=== Assigned task ===
Retype the lines in the saved data entries from the line containing "Laterality not specified" through the line containing "Receive latest news and promostions from us!", both ends included, and leave out the pictures.

(Saved data entries)
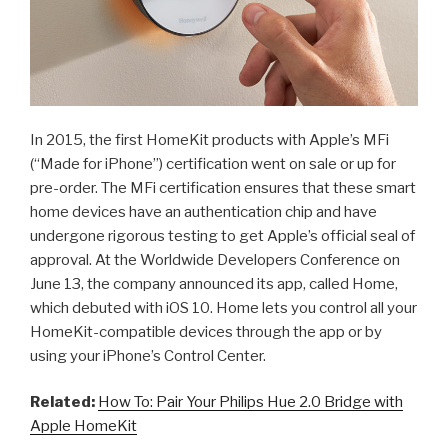
In 2015, the first HomeKit products with Apple’s MFi
(“Made for iPhone”) certification went on sale or up for
pre-order. The MFi certification ensures that these smart
home devices have an authentication chip and have
undergone rigorous testing to get Apple’s official seal of
approval. At the Worldwide Developers Conference on
June 13, the company announced its app, called Home,
which debuted with iOS 10. Home lets you control all your
HomeKit-compatible devices through the app or by
using your iPhone’s Control Center.
Related:
How To: Pair Your Philips Hue 2.0 Bridge with
Apple HomeKit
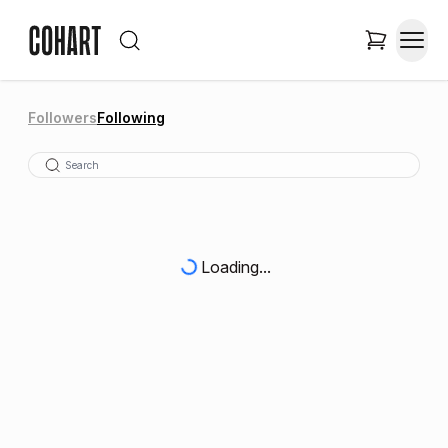
Followers
Following
Loading...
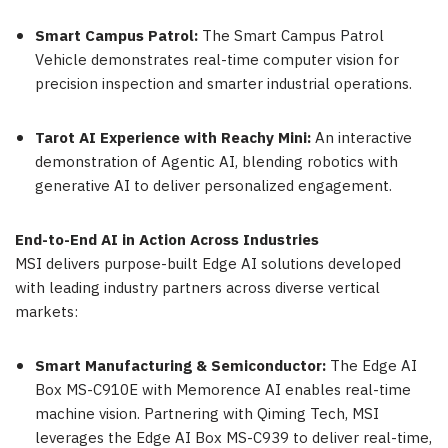
Smart Campus Patrol:
The Smart Campus Patrol
Vehicle demonstrates real-time computer vision for
precision inspection and smarter industrial operations.
Tarot AI Experience with Reachy Mini:
An interactive
demonstration of Agentic AI, blending robotics with
generative AI to deliver personalized engagement.
End-to-End AI in Action Across Industries
MSI delivers purpose-built Edge AI solutions developed
with leading industry partners across diverse vertical
markets:
Smart Manufacturing & Semiconductor:
The Edge AI
Box MS-C910E with Memorence AI enables real-time
machine vision. Partnering with Qiming Tech, MSI
leverages the Edge AI Box MS-C939 to deliver real-time,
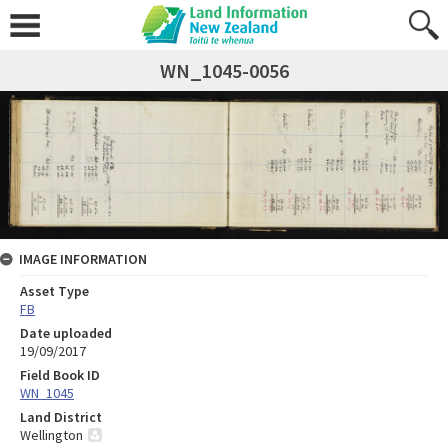
WN_1045-0056
IMAGE INFORMATION
Asset Type
FB
Date uploaded
19/09/2017
Field Book ID
WN_1045
Land District
Wellington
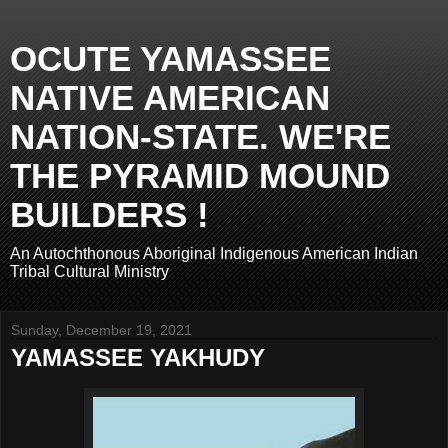
OCUTE YAMASSEE
NATIVE AMERICAN
NATION-STATE. WE'RE
THE PYRAMID MOUND
BUILDERS !
An Autochthonous Aboriginal Indigenous American Indian
Tribal Cultural Ministry
Sunday, December 19, 2021
YAMASSEE YAKHUDY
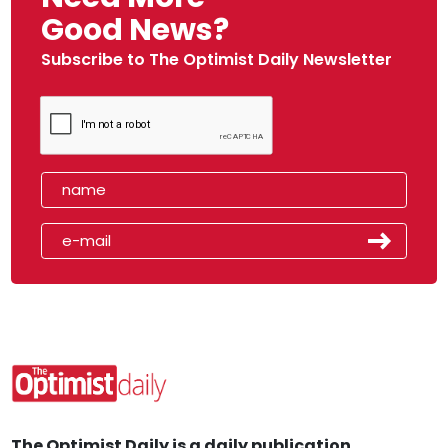
Good News?
Subscribe to The Optimist Daily Newsletter
The Optimist Daily is a daily publication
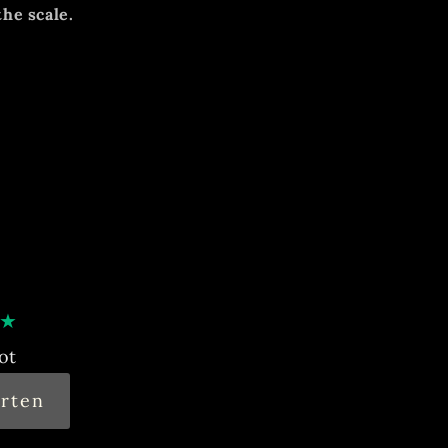
the scale.
ition, unrestored dial with the
mal, noticeable signs of age and use.
runs, accuracy not tested.
★
ot
rten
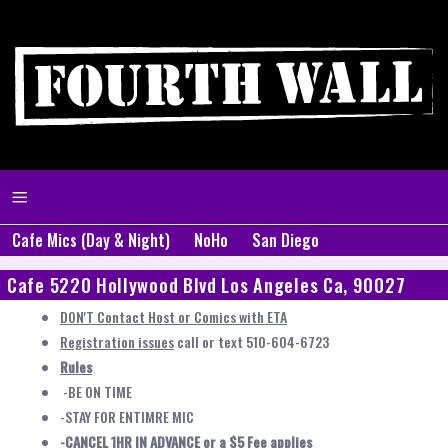
Cafe Mics (Day & Night)
NoHo
San Diego
Cafe 5220 Hollywood Blvd Los Angeles Ca, 90027
DON'T Contact Host or Comics with ETA
Registration issues
call or text 510-604-6723
Rules
-BE ON TIME
-STAY FOR ENTIMRE MIC
-CANCEL 1HR IN ADVANCE or a $5 Fee applies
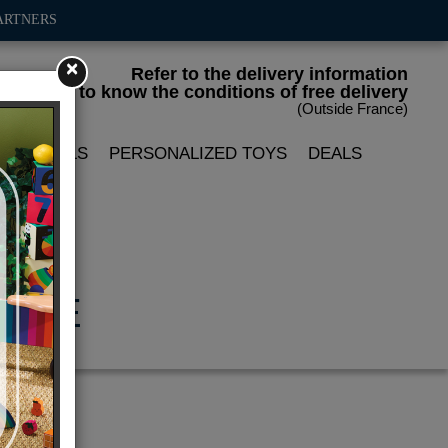
ARTNERS
×
Refer to the delivery information
to know the conditions of free delivery
(Outside France)
LIN DOLLS
PERSONALIZED TOYS
DEALS
ADÈLE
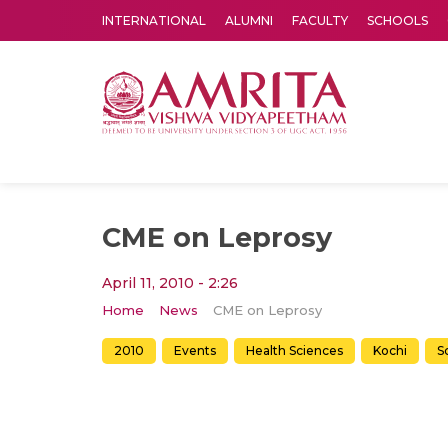
INTERNATIONAL
ALUMNI
FACULTY
SCHOOLS
Amrita Vishwa Vidyapeetham's Amritapuri campus located in the pleasing village of Vallikavu is 
CME on Leprosy
April 11, 2010 - 2:26
Home
News
CME on Leprosy
2010
Events
Health Sciences
Kochi
S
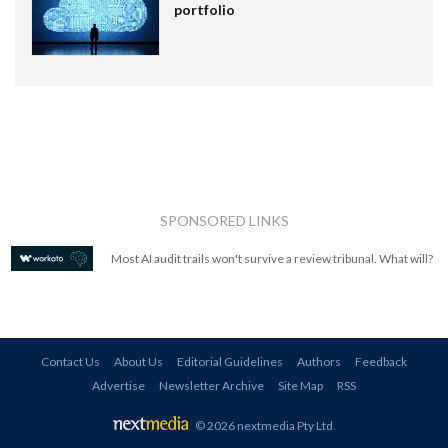
portfolio
SPONSORED LINKS
Most AI audit trails won't survive a review tribunal. What will?
Contact Us
About Us
Editorial Guidelines
Authors
Feedback
Advertise
Newsletter Archive
Site Map
RSS
© 2026 nextmedia Pty Ltd
.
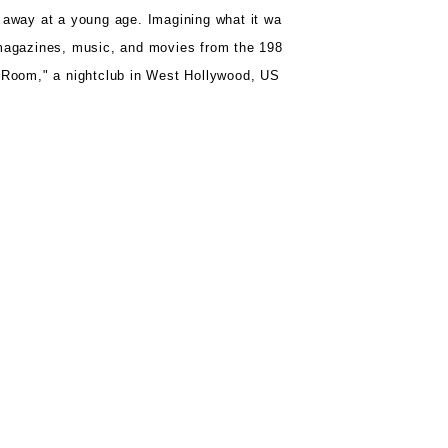
 away at a young age.
Imagining what it wa
agazines, music, and movies from the 198
r Room,"
a nightclub in West Hollywood, US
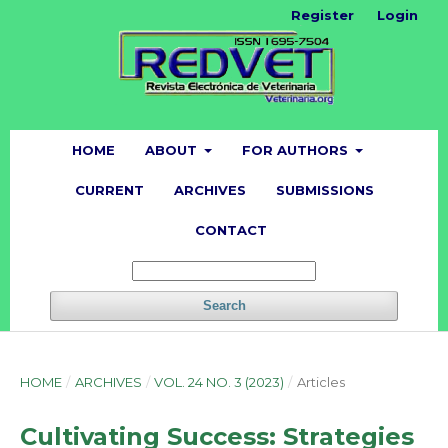
Register
Login
HOME
ABOUT
FOR AUTHORS
CURRENT
ARCHIVES
SUBMISSIONS
CONTACT
Search
HOME
/
ARCHIVES
/
VOL. 24 NO. 3 (2023)
/
Articles
Cultivating Success: Strategies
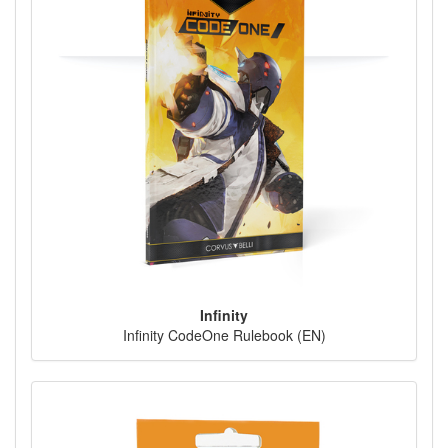
Infinity
Infinity CodeOne Rulebook (EN)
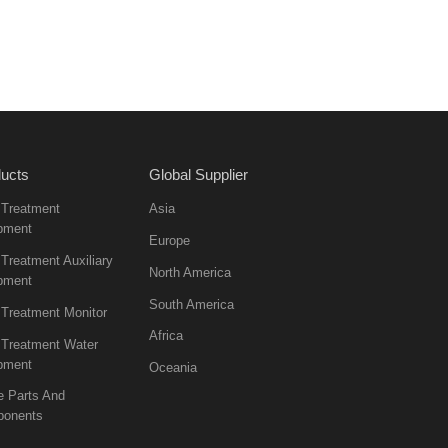
ucts
Global Supplier
 Treatment
Asia
pment
Europe
Treatment Auxiliary
North America
pment
South America
 Treatment Monitor
Africa
 Treatment Water
pment
Oceania
e Parts And
onents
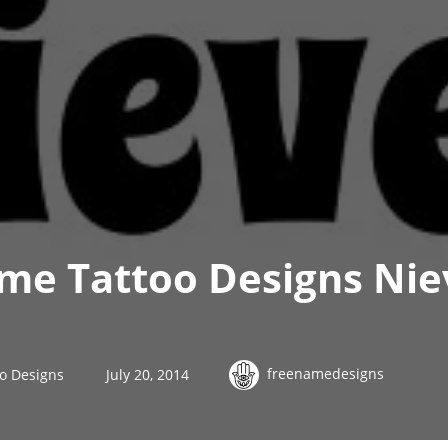
me Tattoo Designs Nie
freenamedesigns
o Designs
July 20, 2014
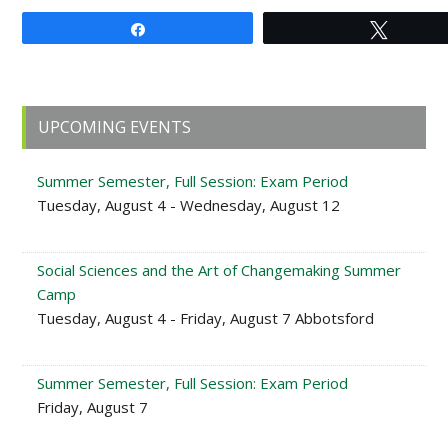
Share
Tweet
Primary
UPCOMING EVENTS
Sidebar
Summer Semester, Full Session: Exam Period
Tuesday, August 4 - Wednesday, August 12
Social Sciences and the Art of Changemaking Summer
Camp
Tuesday, August 4 - Friday, August 7 Abbotsford
Summer Semester, Full Session: Exam Period
Friday, August 7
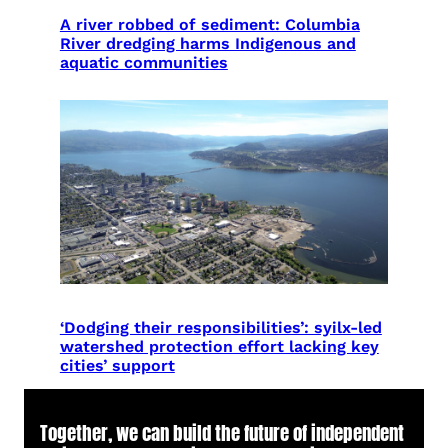
A river robbed of sediment: Columbia
River dredging harms Indigenous and
aquatic communities
‘Dodging their responsibilities’: syilx-led
watershed protection effort lacking key
cities’ support
Together, we can build the future of independent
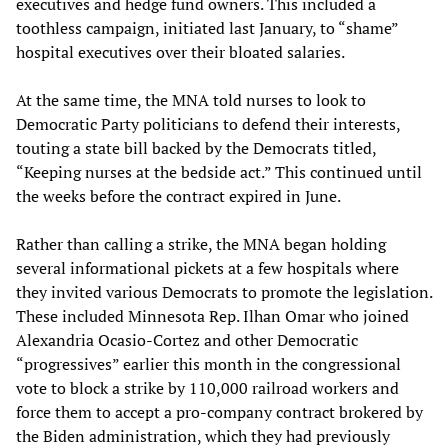
executives and hedge fund owners. This included a
toothless campaign, initiated last January, to “shame”
hospital executives over their bloated salaries.
At the same time, the MNA told nurses to look to
Democratic Party politicians to defend their interests,
touting a state bill backed by the Democrats titled,
“Keeping nurses at the bedside act.” This continued until
the weeks before the contract expired in June.
Rather than calling a strike, the MNA began holding
several informational pickets at a few hospitals where
they invited various Democrats to promote the legislation.
These included Minnesota Rep. Ilhan Omar who joined
Alexandria Ocasio-Cortez and other Democratic
“progressives” earlier this month in the congressional
vote to block a strike by 110,000 railroad workers and
force them to accept a pro-company contract brokered by
the Biden administration, which they had previously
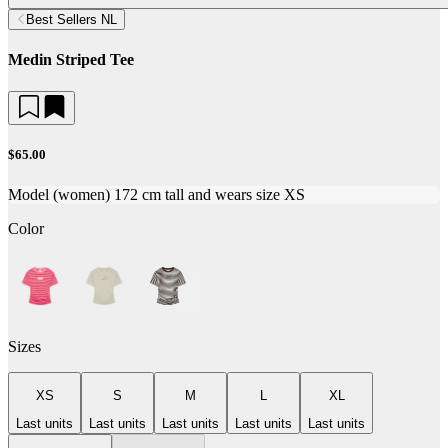
Best Sellers NL
Medin Striped Tee
$65.00
Model (women) 172 cm tall and wears size XS
Color
Sizes
XS
S
M
L
XL
Last units
Last units
Last units
Last units
Last units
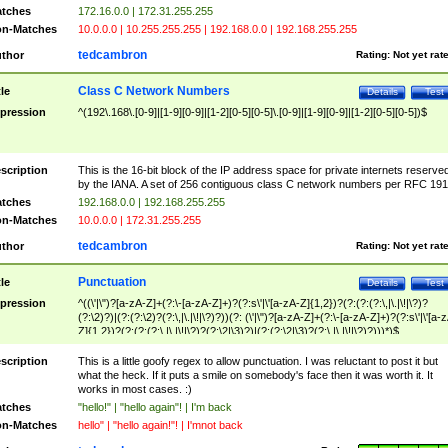
tches
172.16.0.0 | 172.31.255.255
n-Matches
10.0.0.0 | 10.255.255.255 | 192.168.0.0 | 192.168.255.255
tedcambron
thor
Rating:
Not yet rat
Class C Network Numbers
tle
Details
Test
pression
^(192\.168\.[0-9]|[1-9][0-9]|[1-2][0-5][0-5]\.[0-9]|[1-9][0-9]|[1-2][0-5][0-5])$
scription
This is the 16-bit block of the IP address space for private internets reserve
by the IANA. A set of 256 contiguous class C network numbers per RFC 191
tches
192.168.0.0 | 192.168.255.255
n-Matches
10.0.0.0 | 172.31.255.255
tedcambron
thor
Rating:
Not yet rat
Punctuation
tle
Details
Test
pression
^((\'|\")?[a-zA-Z]+(?:\-[a-zA-Z]+)?(?:s\'|\'[a-zA-Z]{1,2})?(?:(?:(?:\,|\.|\!|\?)?
(?:\2)?)|(?:(?:\2)?(?:\,|\.|\!|\?)?))(?: (\'|\")?[a-zA-Z]+(?:\-[a-zA-Z]+)?(?:s\'|\'[a-
Z]{1,2})?(?:(?:(?:\,|\.|\!|\?)?(?:\2|\3)?)|(?:(?:\2|\3)?(?:\,|\.|\!|\?)?)))*)$
scription
This is a little goofy regex to allow punctuation. I was reluctant to post it but
what the heck. If it puts a smile on somebody's face then it was worth it. It
works in most cases. :)
tches
"hello!" | "hello again"! | I'm back
n-Matches
hello" | "hello again!"! | I'mnot back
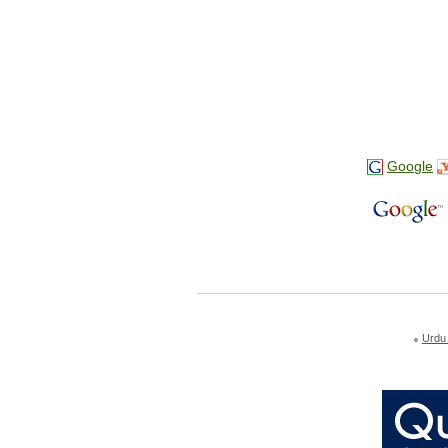
Google
Urdu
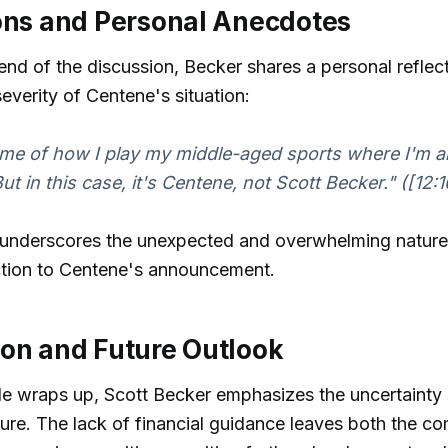
ons and Personal Anecdotes
nd of the discussion, Becker shares a personal reflect
 severity of Centene's situation:
me of how I play my middle-aged sports where I'm a
t in this case, it's Centene, not Scott Becker." ([12:1
 underscores the unexpected and overwhelming nature
ction to Centene's announcement.
on and Future Outlook
de wraps up, Scott Becker emphasizes the uncertainty
ure. The lack of financial guidance leaves both the 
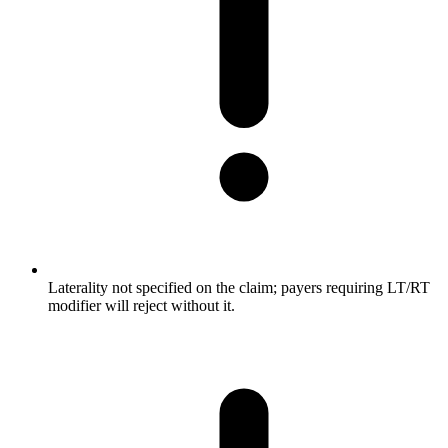
Laterality not specified on the claim; payers requiring LT/RT
modifier will reject without it.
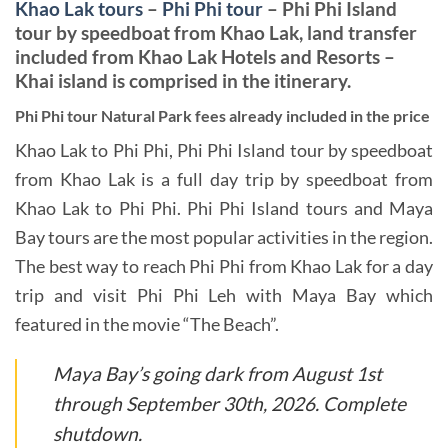
Khao Lak tours
–
Phi Phi tour
–
Phi Phi Island
tour by speedboat from Khao Lak, land transfer
included from Khao Lak Hotels and Resorts –
Khai island is comprised in the itinerary.
Phi Phi tour Natural Park fees already included in the price
Khao Lak to Phi Phi, Phi Phi Island tour by speedboat
from Khao Lak is a full day trip by speedboat from
Khao Lak to Phi Phi. Phi Phi Island tours and Maya
Bay tours are the most popular activities in the region.
The best way to reach Phi Phi from Khao Lak for a day
trip and visit Phi Phi Leh with Maya Bay which
featured in the movie “The Beach”.
Maya Bay’s going dark from August 1st
through September 30th, 2026. Complete
shutdown.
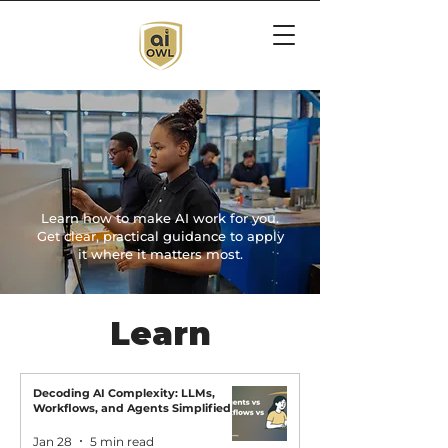
Turn AI Curiosity
Into Capability
Learn how to make AI work for you.
Get clear, practical guidance to apply
it where it matters most.
Learn
Decoding AI Complexity: LLMs,
Workflows, and Agents Simplified
Jan 28
5 min read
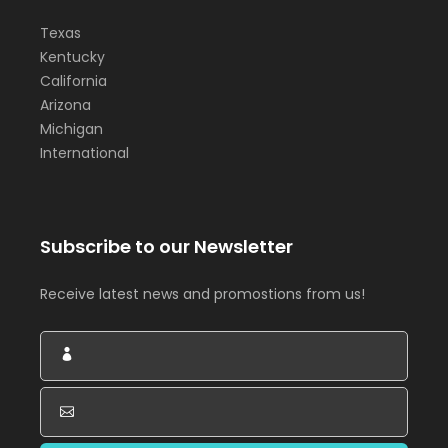
Texas
Kentucky
California
Arizona
Michigan
International
Subscribe to our Newsletter
Receive latest news and promostions from us!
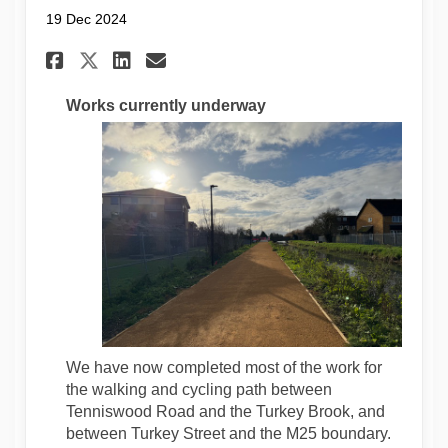
19 Dec 2024
Share Construction Update De
Share Construction Upda
Email Construction Up
Share Construction Update 
Works currently underway
We have now completed most of the work for
the walking and cycling path between
Tenniswood Road and the Turkey Brook, and
between Turkey Street and the M25 boundary.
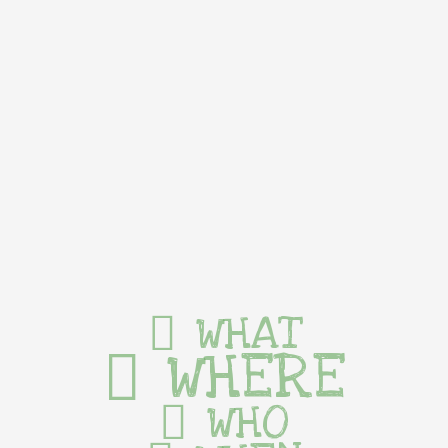
WHAT
WHERE
WHO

=== Answer area ===
Laterality not specified on the claim; payers requiring LT/RT
modifier will reject without it.
Khao Lak tours
–
Phi Phi tour
–
Phi Phi Island
tour by speedboat from Khao Lak, land transfer
included from Khao Lak Hotels and Resorts –
Khai island is comprised in the itinerary.
Phi Phi tour Natural Park fees already included in the price
Khao Lak to Phi Phi, Phi Phi Island tour by speedboat
from Khao Lak is a full day trip by speedboat from
Khao Lak to Phi Phi. Phi Phi Island tours and Maya
Bay tours are the most popular activities in the region.
The best way to reach Phi Phi from Khao Lak for a day
trip and visit Phi Phi Leh with Maya Bay which
featured in the movie “The Beach”.
Maya Bay’s going dark from August 1st
through September 30th, 2026. Complete
shutdown.
Turn AI Curiosity
Into Capability
Learn how to make AI work for you.
Get clear, practical guidance to apply
it where it matters most.
Learn
Decoding AI Complexity: LLMs,
Workflows, and Agents Simplified
Jan 28
5 min read
Texas
Kentucky
California
Arizona
Michigan
International
Subscribe to our Newsletter
Receive latest news and promostions from us!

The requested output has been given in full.